##### EXTRACT #####

Final Thoughts & Things to Keep in Mind

As I work on creating my third client creative brief and as I continue to revise my own branded creative brief, I reflect on some key principles I've collected and keep in mind when working on a creative brief.

As so eloquently and beautifully stated by Pam from The Office, "pobody’s nerfect." Nobody’s perfect, everyone makes mistakes, and that’s why we iterate. Something to keep at the front of your mind when working on a creative brief is that the first draft will not be perfect. It will have flaws and issues, which is perfectly okay. 

Run your drafts by multiple people, multiple times. If you have professional marketing or management friends, ask them to critique your draft with a critical eye. Then make the appropriate changes. Then go back and ask them to take a look at it again. Then change it again. Having our colleagues critique our creative brief helps us to consider different perspectives and see things we never would have caught on our own.

Dig below surface level. Ask “why?” as many times as you need to get to the root of a motivation, problem, purpose, benefit or objective.

Keep coming back. As you discover more about your customers and as your brand grows, the creative brief should be updated. Make as many amendments as you see fit because growing with your customers is essential in keeping and retaining them. Also, come back to ground yourself. Routinely remind yourself of your brand’s purpose, what your values are, who exactly your target market is and what your defined objectives are. 

Lastly, something to keep in mind is that the creative brief should not only be about your customers, but it should also be about you. Don’t take this sentiment too far, though. It’s important to think of your customers and their needs throughout the entire document, yet don’t forget to inject your brand’s style and personality into the brief. There is a section for brand elements, so be sure to format your brief accordingly. Follow the tone, colors, fonts and even your values as you draft your document so that the end products is integrated with your brand.

##### SOURCE INFORMATION #####

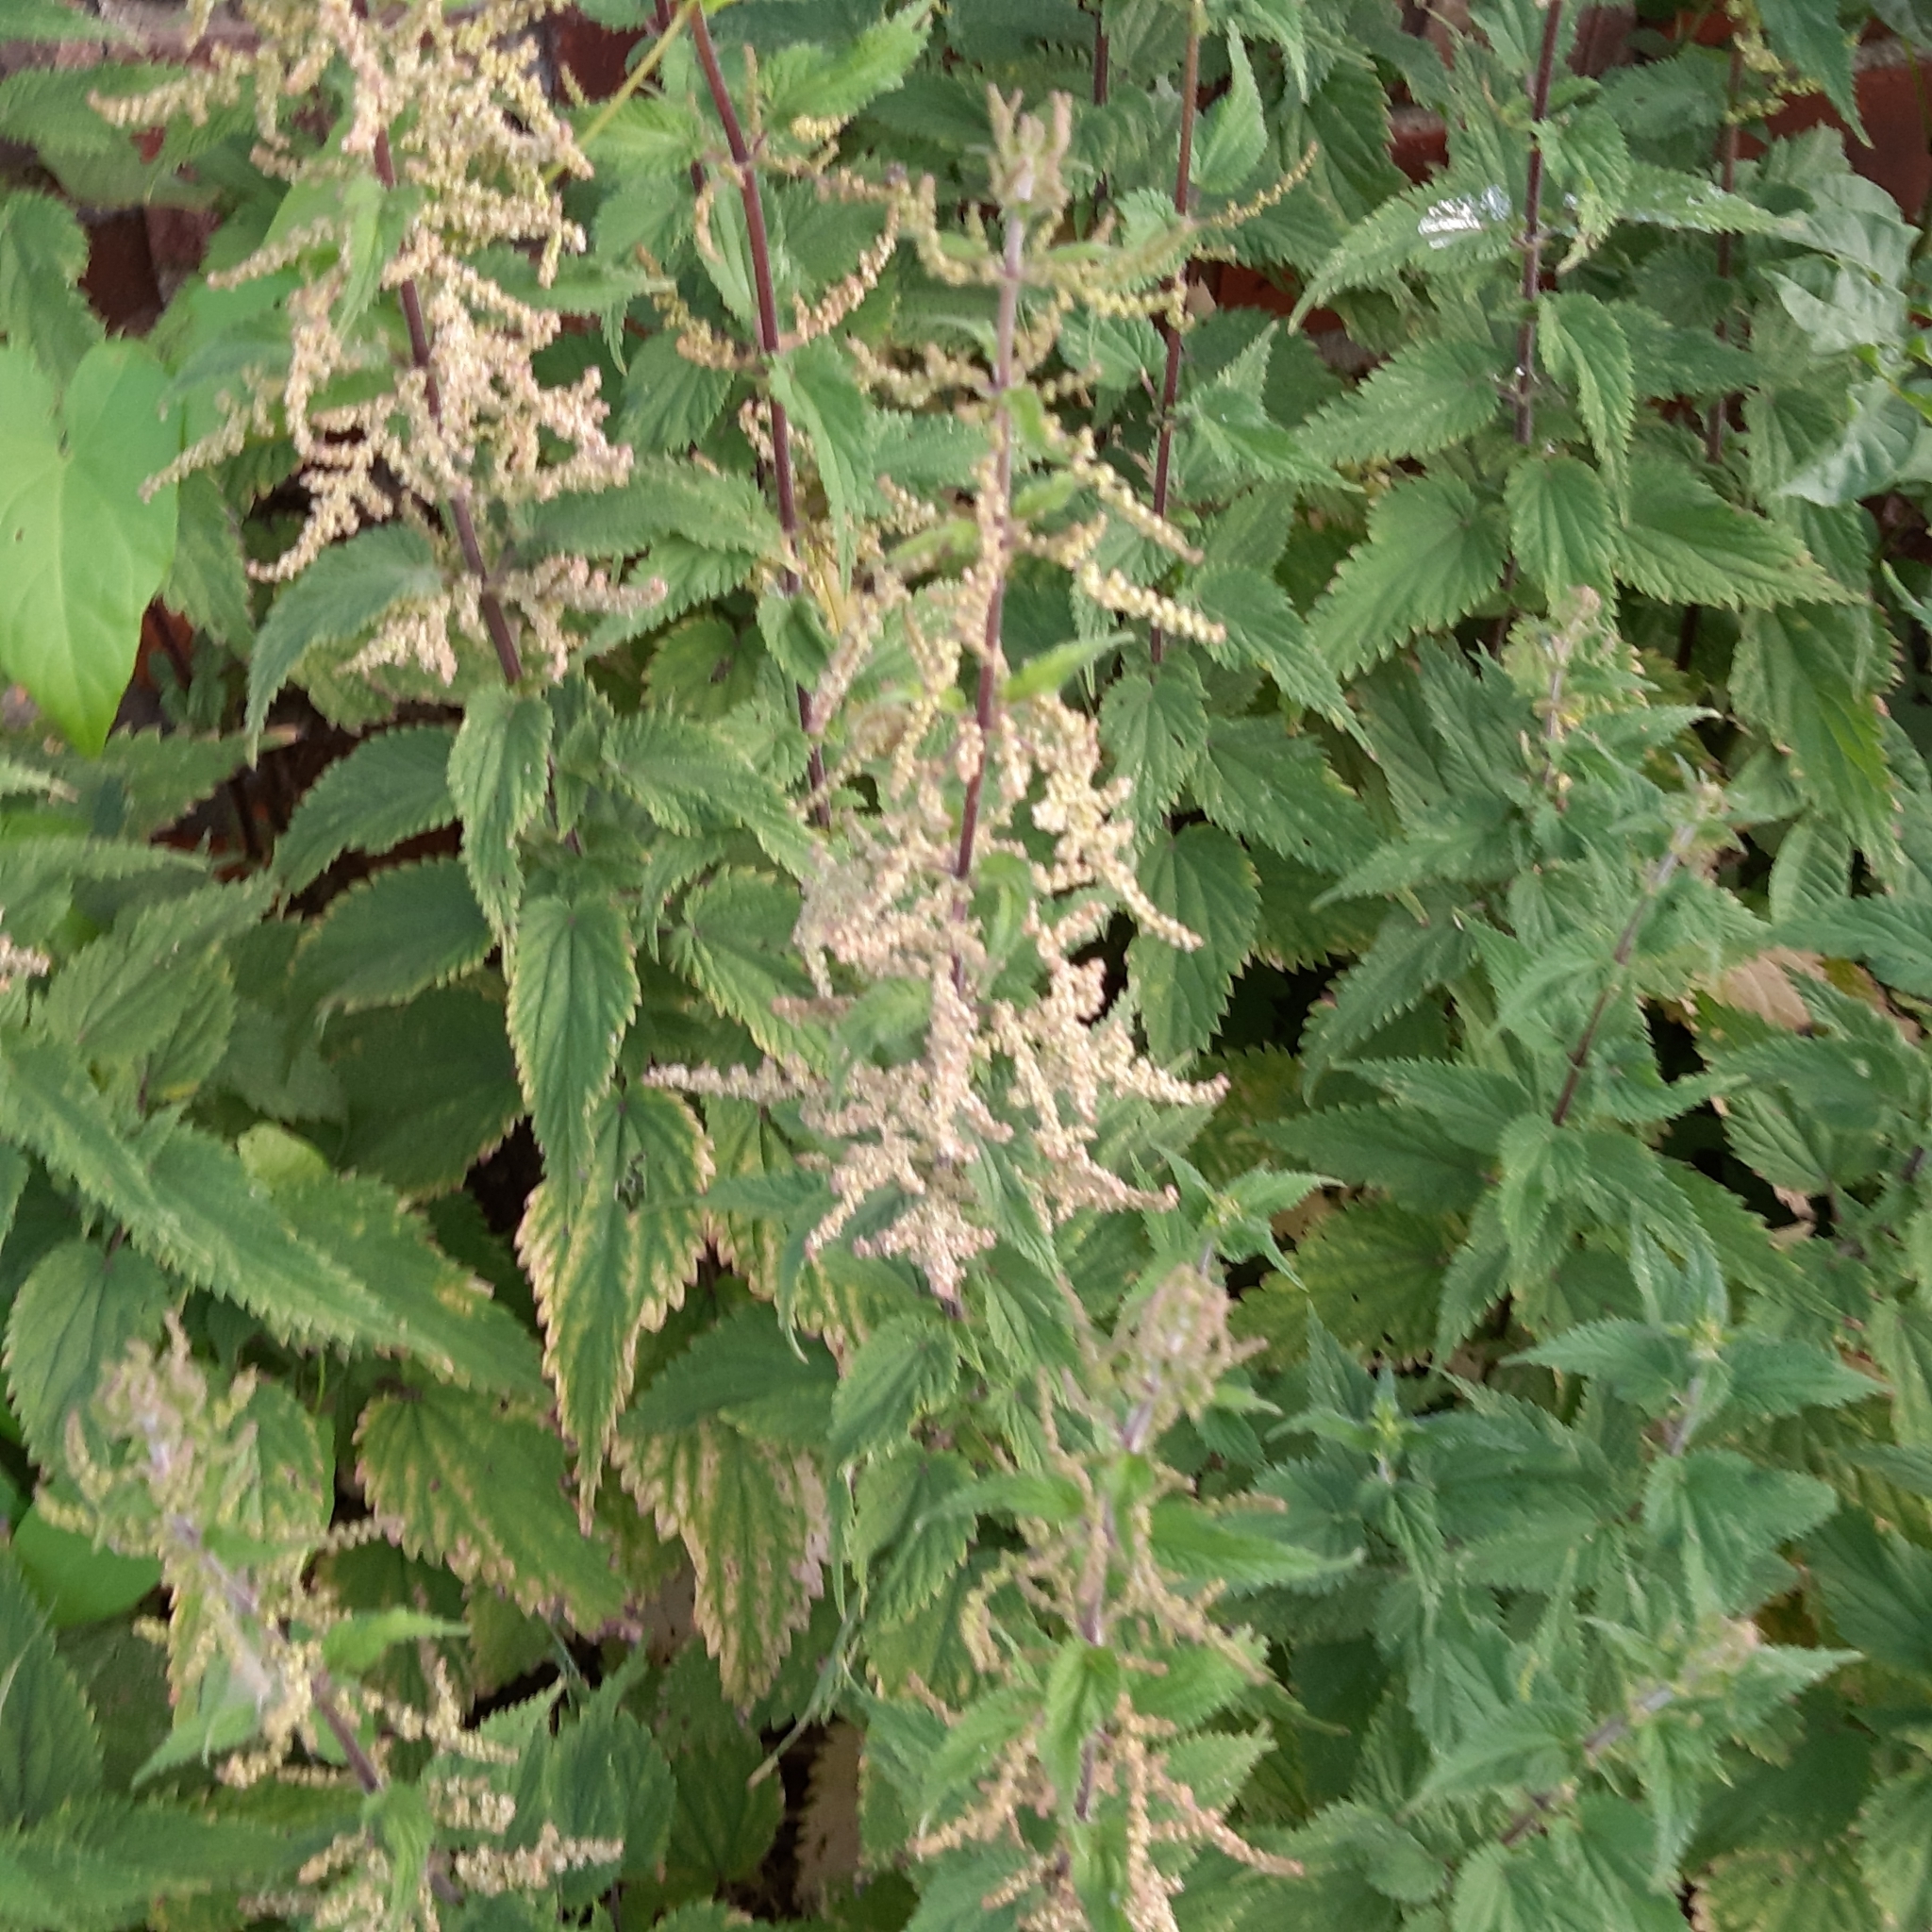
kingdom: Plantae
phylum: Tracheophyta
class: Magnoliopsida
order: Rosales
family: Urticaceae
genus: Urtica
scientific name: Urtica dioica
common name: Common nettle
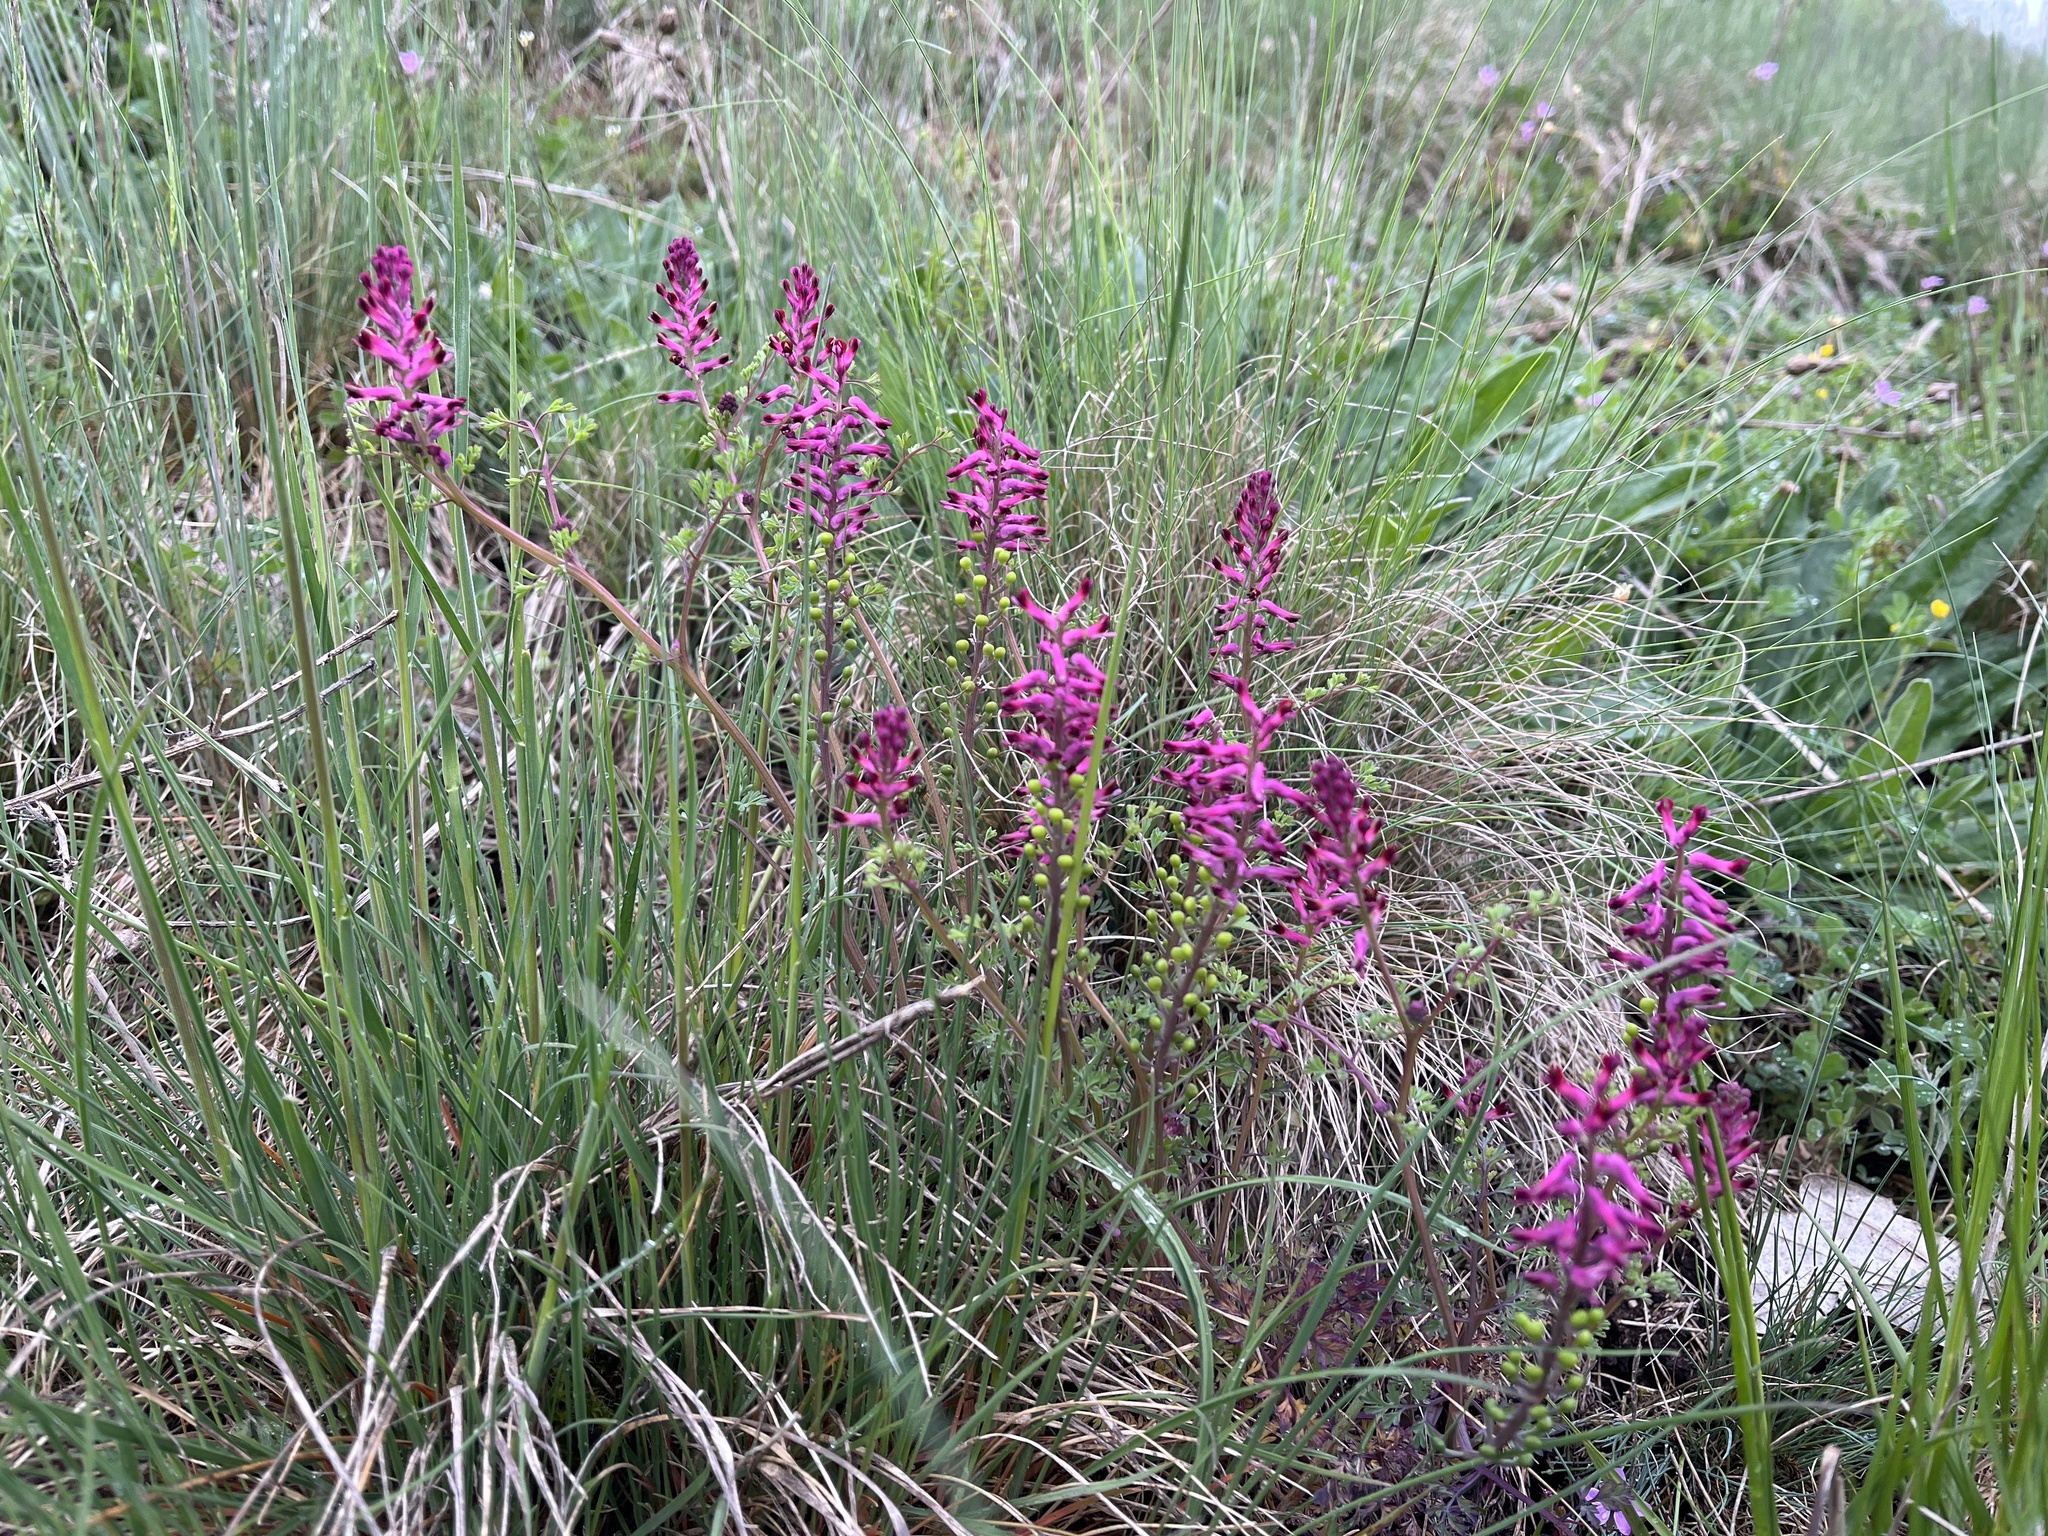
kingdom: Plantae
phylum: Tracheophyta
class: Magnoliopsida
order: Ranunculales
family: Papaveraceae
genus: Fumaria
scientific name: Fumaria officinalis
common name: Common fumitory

#####

WORK INSTRUCTION:
Output the passage of the creative brief advice verbatim, between "Run your drafts" and "on our own.", inclusive.

ANSWER TO THE EXERCISE:
Run your drafts by multiple people, multiple times. If you have professional marketing or management friends, ask them to critique your draft with a critical eye. Then make the appropriate changes. Then go back and ask them to take a look at it again. Then change it again. Having our colleagues critique our creative brief helps us to consider different perspectives and see things we never would have caught on our own.